Траектории трассирующих пуль, летящих со всех сторон, создавали светящийся купол под небом. Это казалось бы красиво, если б не было так страшно.
Немцы в эту первую ночь спускали осветительные ракеты. Они долго держались в воздухе, и было очень светло, и немцам хорошо были видны объекты, которые они хотели бомбить. Но и их самолеты были видны нашим зенитчикам. В эту ночь было сбито много немецких самолетов”.
После этого бомбы сыпались на столицу почти еженощно. Во время воздушной тревоги одни торопились скрыться в бомбоубежищах, другие лезли на крыши домов, чтобы в случае попадания “зажигалки” обезвредить ее, сбросив в специально установленный на чердаке ящик с песком.
Я мало что понимал, но бомбежки боялся. Помню, как мы бежали с Майей под вой сирены прятаться в убежище около Большого театра. Она держала меня за ручку и спрашивала: “Ты не боишься?” На что я отвечал: “Совсем не боюсь, вот только бородочка трясется…”

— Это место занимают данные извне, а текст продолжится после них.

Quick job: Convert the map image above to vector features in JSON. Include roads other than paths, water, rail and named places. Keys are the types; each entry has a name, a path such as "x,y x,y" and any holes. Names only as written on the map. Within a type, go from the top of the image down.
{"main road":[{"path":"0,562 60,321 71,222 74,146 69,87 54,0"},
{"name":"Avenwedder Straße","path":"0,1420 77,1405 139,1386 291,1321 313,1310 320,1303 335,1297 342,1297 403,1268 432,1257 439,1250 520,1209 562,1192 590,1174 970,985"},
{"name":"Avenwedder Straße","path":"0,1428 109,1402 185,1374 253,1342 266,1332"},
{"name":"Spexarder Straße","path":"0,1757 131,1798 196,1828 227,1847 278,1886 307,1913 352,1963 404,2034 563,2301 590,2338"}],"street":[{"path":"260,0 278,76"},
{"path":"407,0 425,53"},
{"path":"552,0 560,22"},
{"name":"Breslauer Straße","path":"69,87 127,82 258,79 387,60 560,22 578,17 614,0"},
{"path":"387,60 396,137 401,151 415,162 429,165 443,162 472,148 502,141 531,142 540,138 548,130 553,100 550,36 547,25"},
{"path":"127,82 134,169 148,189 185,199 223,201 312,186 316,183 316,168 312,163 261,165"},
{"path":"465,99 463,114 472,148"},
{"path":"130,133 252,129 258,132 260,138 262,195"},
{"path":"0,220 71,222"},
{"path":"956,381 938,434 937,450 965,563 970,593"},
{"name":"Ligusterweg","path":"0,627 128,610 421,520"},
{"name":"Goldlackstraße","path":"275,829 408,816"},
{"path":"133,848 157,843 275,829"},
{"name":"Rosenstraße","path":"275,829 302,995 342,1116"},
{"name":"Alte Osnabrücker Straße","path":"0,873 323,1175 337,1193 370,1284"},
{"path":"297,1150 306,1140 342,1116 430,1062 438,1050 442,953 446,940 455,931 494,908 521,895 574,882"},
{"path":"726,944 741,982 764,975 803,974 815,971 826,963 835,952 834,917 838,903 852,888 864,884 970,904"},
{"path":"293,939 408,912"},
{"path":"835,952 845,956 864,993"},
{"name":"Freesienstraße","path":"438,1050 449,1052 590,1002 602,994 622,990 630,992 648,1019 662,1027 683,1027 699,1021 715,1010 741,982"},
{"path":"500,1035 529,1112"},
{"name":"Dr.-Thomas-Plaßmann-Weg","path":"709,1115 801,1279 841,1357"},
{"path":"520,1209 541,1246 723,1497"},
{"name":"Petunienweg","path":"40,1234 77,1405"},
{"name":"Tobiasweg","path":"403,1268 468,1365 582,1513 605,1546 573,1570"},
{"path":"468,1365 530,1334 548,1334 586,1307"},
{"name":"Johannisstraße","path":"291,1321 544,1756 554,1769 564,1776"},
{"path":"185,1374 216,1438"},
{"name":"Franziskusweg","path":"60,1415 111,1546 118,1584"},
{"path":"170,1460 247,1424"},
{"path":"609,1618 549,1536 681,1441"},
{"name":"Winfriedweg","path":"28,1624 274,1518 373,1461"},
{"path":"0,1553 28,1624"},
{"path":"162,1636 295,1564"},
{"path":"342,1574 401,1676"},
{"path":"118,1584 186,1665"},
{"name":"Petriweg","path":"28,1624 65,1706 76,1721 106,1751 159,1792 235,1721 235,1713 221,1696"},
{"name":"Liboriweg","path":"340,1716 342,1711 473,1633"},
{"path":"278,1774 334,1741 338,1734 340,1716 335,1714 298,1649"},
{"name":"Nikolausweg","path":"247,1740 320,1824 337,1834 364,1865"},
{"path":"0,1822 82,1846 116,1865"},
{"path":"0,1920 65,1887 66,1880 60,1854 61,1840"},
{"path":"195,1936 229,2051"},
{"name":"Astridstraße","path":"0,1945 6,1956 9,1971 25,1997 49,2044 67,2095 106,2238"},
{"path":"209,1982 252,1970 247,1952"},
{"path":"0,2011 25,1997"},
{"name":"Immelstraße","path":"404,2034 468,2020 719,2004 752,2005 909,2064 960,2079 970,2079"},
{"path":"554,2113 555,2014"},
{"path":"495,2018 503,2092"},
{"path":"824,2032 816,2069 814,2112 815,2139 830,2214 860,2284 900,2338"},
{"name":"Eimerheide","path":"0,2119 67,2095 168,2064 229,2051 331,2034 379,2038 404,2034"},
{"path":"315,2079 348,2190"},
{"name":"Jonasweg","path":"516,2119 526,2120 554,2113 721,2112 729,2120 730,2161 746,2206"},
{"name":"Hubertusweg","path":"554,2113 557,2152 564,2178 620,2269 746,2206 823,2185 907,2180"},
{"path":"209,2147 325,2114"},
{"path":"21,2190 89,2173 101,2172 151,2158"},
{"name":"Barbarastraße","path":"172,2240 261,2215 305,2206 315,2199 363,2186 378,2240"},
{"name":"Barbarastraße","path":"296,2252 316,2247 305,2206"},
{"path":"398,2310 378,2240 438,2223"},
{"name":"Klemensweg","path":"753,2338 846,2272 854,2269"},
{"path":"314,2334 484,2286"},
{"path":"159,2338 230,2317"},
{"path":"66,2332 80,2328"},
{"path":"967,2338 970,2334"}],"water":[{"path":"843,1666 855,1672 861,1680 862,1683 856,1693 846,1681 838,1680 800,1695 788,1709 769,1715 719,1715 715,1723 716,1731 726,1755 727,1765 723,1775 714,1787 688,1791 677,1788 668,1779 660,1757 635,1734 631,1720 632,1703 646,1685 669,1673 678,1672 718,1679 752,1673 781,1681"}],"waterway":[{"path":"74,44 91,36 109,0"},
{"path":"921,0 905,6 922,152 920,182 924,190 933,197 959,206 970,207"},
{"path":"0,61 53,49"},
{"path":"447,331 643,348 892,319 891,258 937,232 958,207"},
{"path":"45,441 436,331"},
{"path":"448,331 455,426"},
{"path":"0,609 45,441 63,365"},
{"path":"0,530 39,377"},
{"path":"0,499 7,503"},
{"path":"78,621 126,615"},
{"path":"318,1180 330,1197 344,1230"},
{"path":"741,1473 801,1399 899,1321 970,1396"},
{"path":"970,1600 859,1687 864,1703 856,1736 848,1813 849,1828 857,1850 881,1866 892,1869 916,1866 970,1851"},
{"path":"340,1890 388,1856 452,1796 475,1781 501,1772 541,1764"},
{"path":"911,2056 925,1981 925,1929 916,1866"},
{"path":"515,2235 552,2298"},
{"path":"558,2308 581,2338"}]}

Во время третьей бомбежки Москвы, как я уже писал, погиб мой дядя Нуля, Эммануил Мессерер. Это случилось в ночь на 24 июля 1941 года. Проводив с Павелецкого вокзала в эвакуацию в Кинель-Черкассы под Куйбышевом своего семидесятичетырехлетнего отца, жену и сына, он вернулся домой на Садовую-Кудринскую. Когда началась бомбежка, Нуля бросился с товарищами на крышу гасить “зажигалки”. Его последними словами были: “Эту войну нам не пережить”. Так оно и случилось. На дом упала фугасная бомба, превратив его в развалины. От всего дома остались стена и комната, в которой жил Нуля с семьей. Уцелел даже рояль “Бехштейн”, приобретенный в рассрочку. От осколков его закрыла дверь, прилетевшая во время взрыва из коридора.
В силу детского возраста я не мог тогда оценить весь ужас происходящего, да и многому не был свидетелем, поэтому снова обращусь к дневникам дяди Нодика.
Из неопубликованных воспоминаний Александра Михайловича Мессерера:
“Мы с Асафом и рабочими раскапывали завалы. Откопали много трупов. Один запомнился на всю жизнь – у него череп был расколот пополам, как арбуз.
Наконец, на третий день, среди мелких камней появилась кисть руки. Я узнал руку Нули. Я ее очень хорошо знал, она похожа на мою. Стал разгребать и откопал руку до локтя. Я поднял ее. Больше я ничего не мог делать. Дальше стали разгребать рабочие.
Быстро откопали все тело Нули. Узнать его было невозможно. Костюм – его. Во внутреннем кармане пиджака – его паспорт. Тело отнесли в стоявшую все эти дни машину для перевозки больных. Оторванную руку я нес отдельно. Нуле было тридцать лет”.